WORK INSTRUCTION —
Leave every picture out, and print the full listing again exactly.

RECORDS —
◆ ◆ ◆ ◆

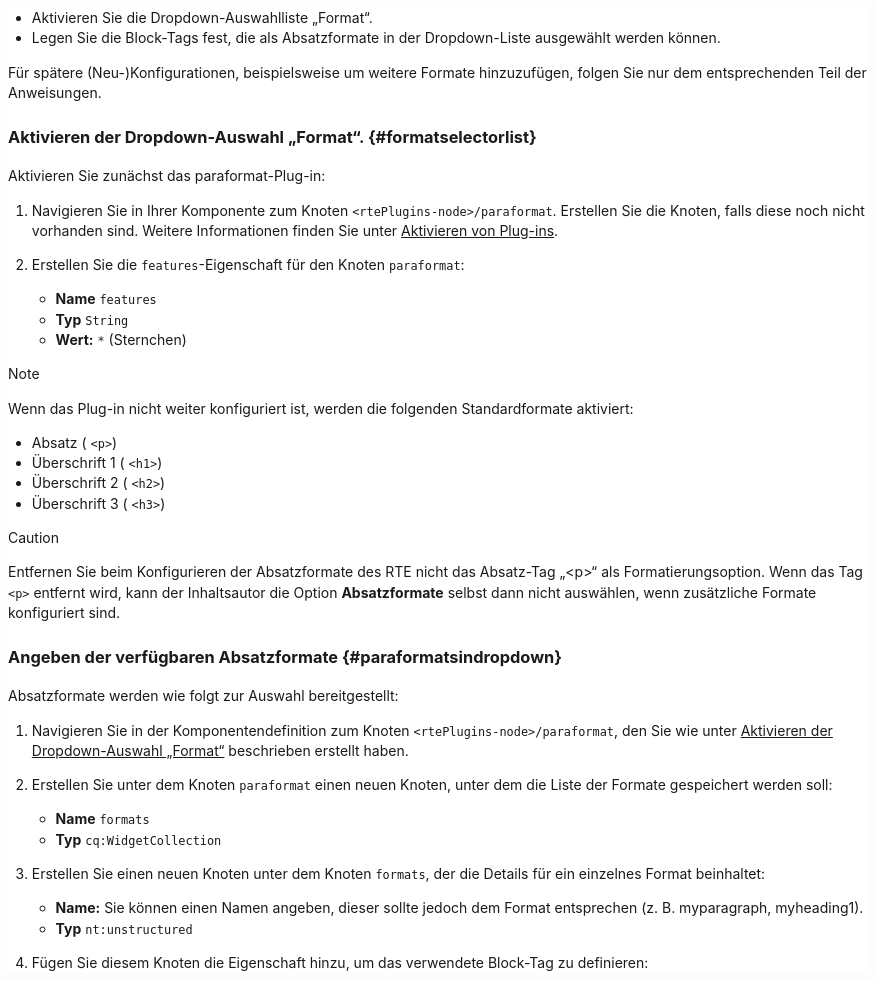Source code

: * Aktivieren Sie die Dropdown-Auswahlliste „Format“.
* Legen Sie die Block-Tags fest, die als Absatzformate in der Dropdown-Liste ausgewählt werden können.

Für spätere (Neu-)Konfigurationen, beispielsweise um weitere Formate hinzuzufügen, folgen Sie nur dem entsprechenden Teil der Anweisungen.

### Aktivieren der Dropdown-Auswahl „Format“.   {#formatselectorlist}

Aktivieren Sie zunächst das paraformat-Plug-in:

1. Navigieren Sie in Ihrer Komponente zum Knoten `<rtePlugins-node>/paraformat`. Erstellen Sie die Knoten, falls diese noch nicht vorhanden sind. Weitere Informationen finden Sie unter [Aktivieren von Plug-ins](#activateplugin).
1. Erstellen Sie die `features`-Eigenschaft für den Knoten `paraformat`:

   * **Name** `features`
   * **Typ** `String`
   * **Wert:** `*` (Sternchen)

>[!NOTE]
Wenn das Plug-in nicht weiter konfiguriert ist, werden die folgenden Standardformate aktiviert:
* Absatz ( `<p>`)
* Überschrift 1 ( `<h1>`)
* Überschrift 2 ( `<h2>`)
* Überschrift 3 ( `<h3>`)



>[!CAUTION]
Entfernen Sie beim Konfigurieren der Absatzformate des RTE nicht das Absatz-Tag „&lt;p>“ als Formatierungsoption. Wenn das Tag `<p>` entfernt wird, kann der Inhaltsautor die Option **Absatzformate** selbst dann nicht auswählen, wenn zusätzliche Formate konfiguriert sind.

### Angeben der verfügbaren Absatzformate {#paraformatsindropdown}

Absatzformate werden wie folgt zur Auswahl bereitgestellt:

1. Navigieren Sie in der Komponentendefinition zum Knoten `<rtePlugins-node>/paraformat`, den Sie wie unter [Aktivieren der Dropdown-Auswahl „Format“](#styleselectorlist) beschrieben erstellt haben.
1. Erstellen Sie unter dem Knoten `paraformat` einen neuen Knoten, unter dem die Liste der Formate gespeichert werden soll:

   * **Name** `formats`
   * **Typ** `cq:WidgetCollection`

1. Erstellen Sie einen neuen Knoten unter dem Knoten `formats`, der die Details für ein einzelnes Format beinhaltet:

   * **Name:** Sie können einen Namen angeben, dieser sollte jedoch dem Format entsprechen (z. B. myparagraph, myheading1).
   * **Typ** `nt:unstructured`

1. Fügen Sie diesem Knoten die Eigenschaft hinzu, um das verwendete Block-Tag zu definieren:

◆ ◆ ◆ ◆

RESPONSE TO THIS TASK —
Source code

: * Aktivieren Sie die Dropdown-Auswahlliste „Format“.
* Legen Sie die Block-Tags fest, die als Absatzformate in der Dropdown-Liste ausgewählt werden können.

Für spätere (Neu-)Konfigurationen, beispielsweise um weitere Formate hinzuzufügen, folgen Sie nur dem entsprechenden Teil der Anweisungen.

### Aktivieren der Dropdown-Auswahl „Format“.   {#formatselectorlist}

Aktivieren Sie zunächst das paraformat-Plug-in:

1. Navigieren Sie in Ihrer Komponente zum Knoten `<rtePlugins-node>/paraformat`. Erstellen Sie die Knoten, falls diese noch nicht vorhanden sind. Weitere Informationen finden Sie unter [Aktivieren von Plug-ins](#activateplugin).
1. Erstellen Sie die `features`-Eigenschaft für den Knoten `paraformat`:

   * **Name** `features`
   * **Typ** `String`
   * **Wert:** `*` (Sternchen)

>[!NOTE]
Wenn das Plug-in nicht weiter konfiguriert ist, werden die folgenden Standardformate aktiviert:
* Absatz ( `<p>`)
* Überschrift 1 ( `<h1>`)
* Überschrift 2 ( `<h2>`)
* Überschrift 3 ( `<h3>`)



>[!CAUTION]
Entfernen Sie beim Konfigurieren der Absatzformate des RTE nicht das Absatz-Tag „&lt;p>“ als Formatierungsoption. Wenn das Tag `<p>` entfernt wird, kann der Inhaltsautor die Option **Absatzformate** selbst dann nicht auswählen, wenn zusätzliche Formate konfiguriert sind.

### Angeben der verfügbaren Absatzformate {#paraformatsindropdown}

Absatzformate werden wie folgt zur Auswahl bereitgestellt:

1. Navigieren Sie in der Komponentendefinition zum Knoten `<rtePlugins-node>/paraformat`, den Sie wie unter [Aktivieren der Dropdown-Auswahl „Format“](#styleselectorlist) beschrieben erstellt haben.
1. Erstellen Sie unter dem Knoten `paraformat` einen neuen Knoten, unter dem die Liste der Formate gespeichert werden soll:

   * **Name** `formats`
   * **Typ** `cq:WidgetCollection`

1. Erstellen Sie einen neuen Knoten unter dem Knoten `formats`, der die Details für ein einzelnes Format beinhaltet:

   * **Name:** Sie können einen Namen angeben, dieser sollte jedoch dem Format entsprechen (z. B. myparagraph, myheading1).
   * **Typ** `nt:unstructured`

1. Fügen Sie diesem Knoten die Eigenschaft hinzu, um das verwendete Block-Tag zu definieren:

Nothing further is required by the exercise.